Regardless of how you may choose to incentivize behavior, good communication from "day one" will remind your team what you want and why you are paying for it, Felkin adds.
Once you begin analysis of incentive plans, Felkins and coworker Chris Oakley suggest four common designs for compensation plans which might incentivize desired behavior.
1. Salary plus profit sharing
2. Sales commissions
3. Share of gross revenue
4. Share of net profits
Each deserves study, because each has strengths and weaknesses of which you need to be aware. Search online for ideas how these options may work.
One tip from the EntreLeadership group is you need to share enough of the profits to drive the correct behavior. A few dollars per paycheck isn't enough to "fire them up to win." If you can’t afford to share more, hold off starting a pay incentive program and find other ways to reward them.
Whatever incentives you choose should have these traits:
* Incentives should be clearly defined and stated.
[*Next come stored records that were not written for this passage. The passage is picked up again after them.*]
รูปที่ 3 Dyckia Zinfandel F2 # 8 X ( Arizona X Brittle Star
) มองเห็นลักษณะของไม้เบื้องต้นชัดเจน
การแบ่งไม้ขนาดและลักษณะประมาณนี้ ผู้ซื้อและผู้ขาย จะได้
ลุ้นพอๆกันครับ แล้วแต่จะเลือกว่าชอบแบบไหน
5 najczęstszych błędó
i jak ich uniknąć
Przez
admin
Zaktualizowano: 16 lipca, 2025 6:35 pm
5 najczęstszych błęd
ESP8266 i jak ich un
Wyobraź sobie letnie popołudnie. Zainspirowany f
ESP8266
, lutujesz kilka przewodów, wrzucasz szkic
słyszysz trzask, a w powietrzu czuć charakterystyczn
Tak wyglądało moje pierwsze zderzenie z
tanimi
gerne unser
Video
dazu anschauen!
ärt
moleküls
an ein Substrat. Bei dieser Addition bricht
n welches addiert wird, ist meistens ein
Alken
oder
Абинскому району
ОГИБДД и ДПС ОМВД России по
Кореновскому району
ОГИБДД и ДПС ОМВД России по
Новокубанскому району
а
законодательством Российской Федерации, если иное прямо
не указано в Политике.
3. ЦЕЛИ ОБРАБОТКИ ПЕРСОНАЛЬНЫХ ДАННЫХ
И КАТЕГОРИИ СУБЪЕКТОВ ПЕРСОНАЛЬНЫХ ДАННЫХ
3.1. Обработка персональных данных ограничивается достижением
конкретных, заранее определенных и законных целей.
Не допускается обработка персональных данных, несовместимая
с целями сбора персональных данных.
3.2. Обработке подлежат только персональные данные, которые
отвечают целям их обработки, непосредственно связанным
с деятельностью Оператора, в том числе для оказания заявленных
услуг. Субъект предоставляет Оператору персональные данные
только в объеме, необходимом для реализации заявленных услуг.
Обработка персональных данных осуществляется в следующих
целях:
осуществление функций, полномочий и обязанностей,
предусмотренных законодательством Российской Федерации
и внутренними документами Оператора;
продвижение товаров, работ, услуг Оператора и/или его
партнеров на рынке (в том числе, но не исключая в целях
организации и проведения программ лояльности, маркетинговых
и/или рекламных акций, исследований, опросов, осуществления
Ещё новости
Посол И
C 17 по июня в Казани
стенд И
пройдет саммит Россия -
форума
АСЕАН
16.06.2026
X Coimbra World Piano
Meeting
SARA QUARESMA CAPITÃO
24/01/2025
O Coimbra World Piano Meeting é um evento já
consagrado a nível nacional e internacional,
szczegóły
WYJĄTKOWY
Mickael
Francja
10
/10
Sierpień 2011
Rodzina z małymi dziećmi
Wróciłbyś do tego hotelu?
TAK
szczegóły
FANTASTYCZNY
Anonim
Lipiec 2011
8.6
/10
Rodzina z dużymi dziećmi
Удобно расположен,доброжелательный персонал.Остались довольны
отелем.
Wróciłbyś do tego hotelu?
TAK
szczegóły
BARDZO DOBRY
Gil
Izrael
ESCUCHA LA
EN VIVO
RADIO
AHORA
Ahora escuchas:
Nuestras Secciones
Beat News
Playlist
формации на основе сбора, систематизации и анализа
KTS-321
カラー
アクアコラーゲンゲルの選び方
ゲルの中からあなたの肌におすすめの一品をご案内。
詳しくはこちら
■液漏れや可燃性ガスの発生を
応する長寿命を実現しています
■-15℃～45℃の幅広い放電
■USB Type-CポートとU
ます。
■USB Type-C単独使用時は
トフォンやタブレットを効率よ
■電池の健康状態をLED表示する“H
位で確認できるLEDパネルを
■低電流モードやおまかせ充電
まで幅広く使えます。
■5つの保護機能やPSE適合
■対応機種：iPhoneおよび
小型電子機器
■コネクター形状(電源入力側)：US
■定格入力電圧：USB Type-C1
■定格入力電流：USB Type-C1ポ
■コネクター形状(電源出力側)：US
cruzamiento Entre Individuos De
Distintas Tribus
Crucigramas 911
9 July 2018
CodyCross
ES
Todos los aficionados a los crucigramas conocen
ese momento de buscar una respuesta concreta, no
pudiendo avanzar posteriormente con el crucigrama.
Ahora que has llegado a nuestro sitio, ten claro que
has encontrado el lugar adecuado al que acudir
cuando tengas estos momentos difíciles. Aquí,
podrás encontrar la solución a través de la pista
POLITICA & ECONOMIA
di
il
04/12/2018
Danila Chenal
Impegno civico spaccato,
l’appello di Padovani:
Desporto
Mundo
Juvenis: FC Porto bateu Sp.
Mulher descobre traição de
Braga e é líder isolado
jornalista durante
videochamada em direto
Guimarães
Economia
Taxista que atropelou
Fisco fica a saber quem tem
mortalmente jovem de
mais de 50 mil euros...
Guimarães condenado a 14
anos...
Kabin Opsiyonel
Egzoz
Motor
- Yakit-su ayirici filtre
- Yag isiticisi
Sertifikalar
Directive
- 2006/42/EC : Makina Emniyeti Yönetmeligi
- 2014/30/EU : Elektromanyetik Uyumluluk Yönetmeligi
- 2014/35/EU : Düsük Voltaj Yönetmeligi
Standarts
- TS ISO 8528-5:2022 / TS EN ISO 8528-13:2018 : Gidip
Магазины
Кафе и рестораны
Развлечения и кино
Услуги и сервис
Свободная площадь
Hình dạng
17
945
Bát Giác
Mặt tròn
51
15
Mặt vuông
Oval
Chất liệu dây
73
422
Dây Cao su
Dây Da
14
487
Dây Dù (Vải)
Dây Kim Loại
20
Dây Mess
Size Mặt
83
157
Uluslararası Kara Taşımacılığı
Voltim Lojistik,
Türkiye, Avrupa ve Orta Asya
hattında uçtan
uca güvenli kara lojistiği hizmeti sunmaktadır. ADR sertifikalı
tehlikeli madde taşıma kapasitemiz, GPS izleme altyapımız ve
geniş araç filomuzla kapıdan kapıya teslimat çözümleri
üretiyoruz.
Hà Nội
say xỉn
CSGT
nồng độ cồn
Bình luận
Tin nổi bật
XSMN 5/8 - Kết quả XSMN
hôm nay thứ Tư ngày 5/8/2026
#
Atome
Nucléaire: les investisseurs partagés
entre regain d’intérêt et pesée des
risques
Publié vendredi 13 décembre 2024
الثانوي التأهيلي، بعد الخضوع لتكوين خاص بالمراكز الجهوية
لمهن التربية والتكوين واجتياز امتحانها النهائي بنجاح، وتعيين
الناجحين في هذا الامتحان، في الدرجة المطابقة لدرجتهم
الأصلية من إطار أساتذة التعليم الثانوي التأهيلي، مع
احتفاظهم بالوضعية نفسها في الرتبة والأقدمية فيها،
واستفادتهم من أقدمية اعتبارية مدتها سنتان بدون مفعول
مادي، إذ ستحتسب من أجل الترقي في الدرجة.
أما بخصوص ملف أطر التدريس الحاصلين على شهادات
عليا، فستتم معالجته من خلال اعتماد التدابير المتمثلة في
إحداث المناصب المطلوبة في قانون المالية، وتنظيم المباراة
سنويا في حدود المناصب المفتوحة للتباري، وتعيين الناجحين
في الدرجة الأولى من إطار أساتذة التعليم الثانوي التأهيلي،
* Incentives should be relatively easy to calculate.
* The compensation plan must be changeable as your company grows.
It's also worth considering market competitiveness for employees is as important as internal structural salary competitiveness. For example, if you have a large veterinary supply business as well as a clinic, your supply business manager may be worth as much or more than your salaried veterinarians.
As you're progressing through the thinking process, remember you don’t know if your plan will work until you test it. The EntreLeadership team says to run the numbers using four different business performance scenarios: conservative, expected, aggressive and revenue-based.
To convince current employees the new plans are worthwhile, you might offer it to a small group of team members or suggest it to a small percentage for a pilot program, suggests Felkins. Other ideas include:
* Start team members out with the offer to pay whichever is greater, old pay scale versus new.
* After a few weeks or months, try to get 80% and then 60% on the old plan, slowly increasing those on the new, incentive-based compensation plan.
* As the plan falls into place, communicate weekly on company goals and how employees are contributing.
At some point, if you did your planning and replanning well, you'll have that business full of people who think like entrepreneurs and work together for higher income and lower expenses. Then everybody gains.
Here are four theories in employee retention strategies with author names to help you find them for additional reading.
Positive Organizational Behavior is defined by Fred Luthans as "the study and application of positively-oriented human resource strengths and psychological capacities that can be measured, developed, and effectively managed for performance improvement in today’s workplace."
Valence, in Victor Vroom's Expectancy Theory, is the extent to which an employee's goals match the company's goals. The more aligned these are, the higher the employee retention rate.
Abraham Maslow's Hierarchy of Needs theorizes that companies should first take care of an employee's basic needs, such as job security, payment, and health benefits, and then advance to bigger aspirations, like his or her place in the company.
How important is it that employees feel they are being treated fairly? According to John Stacey Abrams' Equity Theory, if a worker feels he is getting what he considers to be fair for the job he is doing in return, he will be happy and remain in the position.